Она чистила коровники и свинарники. И никогда не мылась. Когда мы впервые поругались, я обозвал ее шлюхой и ублюдком, чем она и была. И она с полмили гналась за мной с вилами. Я решил, что никогда ей не прощу. В пятнадцать лет у меня было сильно развито чувство собственного достоинства. Но потом меня снова к ней потянуло, и я передумал. Я решил, что хоть эта женщина на вид не лучше свиньи, а несет от нее даже хуже, она все-таки не лишена известных чувств. И даже самоуважения. Поэтому я пошел и извинился. И преподнес ей украденные у матери цветы. Она расплакалась и сказала, что я ангел. Грехопадение пошло ей на пользу. У нее развилось воображение. Мы помирились, и еще не раз были счастливы, и снова дрались вилами, и снова мирились. Пока мой дядюшка, застав нас вдвоем, не отослал ее в исправительное заведение, где она быстренько отдала Богу душу. Она привыкла спать в канавах или в навозных кучах, и комфорт был для нее непереносим. Однако с нею я вкусил от древа познания, древа добра и зла, узнал рай и ад; она научила меня тому, что любовь не растет на деревьях, как яблоки в Эдеме, ее нужно взращивать самому. И чтобы взрастить любовь, надо заставить работать воображение, как и в любом другом деле. Все на свете достигается трудом, и только трудом. Проклятие Адама. Без труда человеку ничего не дается, даже любовь. Он только болтается в аду, набивая, себе шишки, обжигаясь и ранясь. Падший человек. Никто за ним не смотрит. Бедный подонок свободен, свободный и полноправный гражданин. Падение в свободу. Превосходно; я, пожалуй, так и назову картину — «Падение в свободу».
— С-свобода, — сказал Носатик, и у него буквально полезли глаза из орбит. Он не понял ни слова из того, что я говорил.

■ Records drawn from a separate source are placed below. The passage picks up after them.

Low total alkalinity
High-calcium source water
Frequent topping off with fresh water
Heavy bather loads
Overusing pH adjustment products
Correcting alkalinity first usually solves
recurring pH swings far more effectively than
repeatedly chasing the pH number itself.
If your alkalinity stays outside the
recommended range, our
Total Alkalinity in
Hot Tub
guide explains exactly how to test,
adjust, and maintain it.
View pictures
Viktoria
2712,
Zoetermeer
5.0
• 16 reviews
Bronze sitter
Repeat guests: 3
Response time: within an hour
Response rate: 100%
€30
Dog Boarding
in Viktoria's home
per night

— Да, — сказал я. — Свобода. Хочешь — можешь перерезать себе глотку, хочешь — принимай этот сволочной мир и жарь яичницу на адовом огне. Хочешь — сооруди себе рай с розоволиким ангелом и всевозможными духовными радостями, включая радости любви. Хочешь — устрой себе ад с краснорожими чертями и всеми земными несчастьями, включая радости любви, и подвергайся таким пыткам, что сотни раз на дню будешь рад сгореть заживо, но никогда не решишься на это — нельзя же доставлять столь большое удовольствие своим друзьям. Вот где ад. Настоящий, земной, где ты навеки пришит к пеклу раскаленным костылем. Биться, извиваться — только людей смешить. Твое барахтанье служит главным развлечением для других свободных граждан, собратьев по пеклу.
— П-п-падение в с-с-с... — сказал Носатик, дрожа всем телом и поводя носом, словно кролик перед сомнительным капустным листом.

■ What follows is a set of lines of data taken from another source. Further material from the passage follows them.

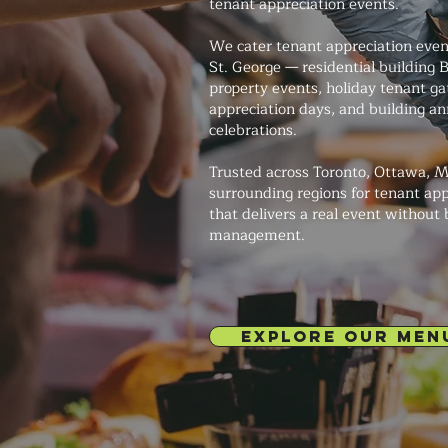
tenant appreciation events.
We cater tenant appreciation event
St. George — residential building
property events, holiday tenant g
appreciation days, and building an
celebrations.
Trusted across Toronto, Ottawa, M
surrounding regions for tenant app
that delivers a real event without
management.
EXPLORE OUR MEN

Я выплеснул воду из шляпы, и она снова попала мне на жилет. Все по моей неловкости. Но мне так нравилось играть в игрушки гения — то бишь предаваться буйству и безумию, с точки зрения ангелов, — что я сказал себе: «Мокни, пуп! Мерзни, брюхо! Сопи и капай, старый кран! Что мне до ваших бед? На колени, рабы! Плачьте и рыдайте. В этом замке я господин».
— Да, — сказал я. — Падение в свободу, в реальный мир, к вечным формам бытия, в материальное. Материальное как видения древних. Вот что я хочу изобразить в моей новой картине. Адам — утес грядущий. Ева — гора извергающая, с каплями пота, подобными брызгам огненной лавы. А кругом деревья, словно души, отлитые в металле. Бронза, серебро и золото. А на них листья, словно из нефрита и изумруда. Вырезанные по первозданному образцу — острые, как грани алмаза, как грани кристалла. И солнце — шар из застывшего огня, выточенный на токарном станке.
— Да-да, — сказал Носатик. — П-понимаю. Ф-фан-тазия.
— К черту фантазии, — сказал я. — Все должно быть реальным.
— И это будет выглядеть реальным?
— Плевать, как это будет выглядеть, — сказал я. — Никто никогда не видел реальность. Ее можно только чувствовать. И клянусь, сейчас я ее чувствую. Впервые за два года, впервые с тех пор, как эта проклятая картина меня заполонила. Да, чувствую — материальные формы воображения.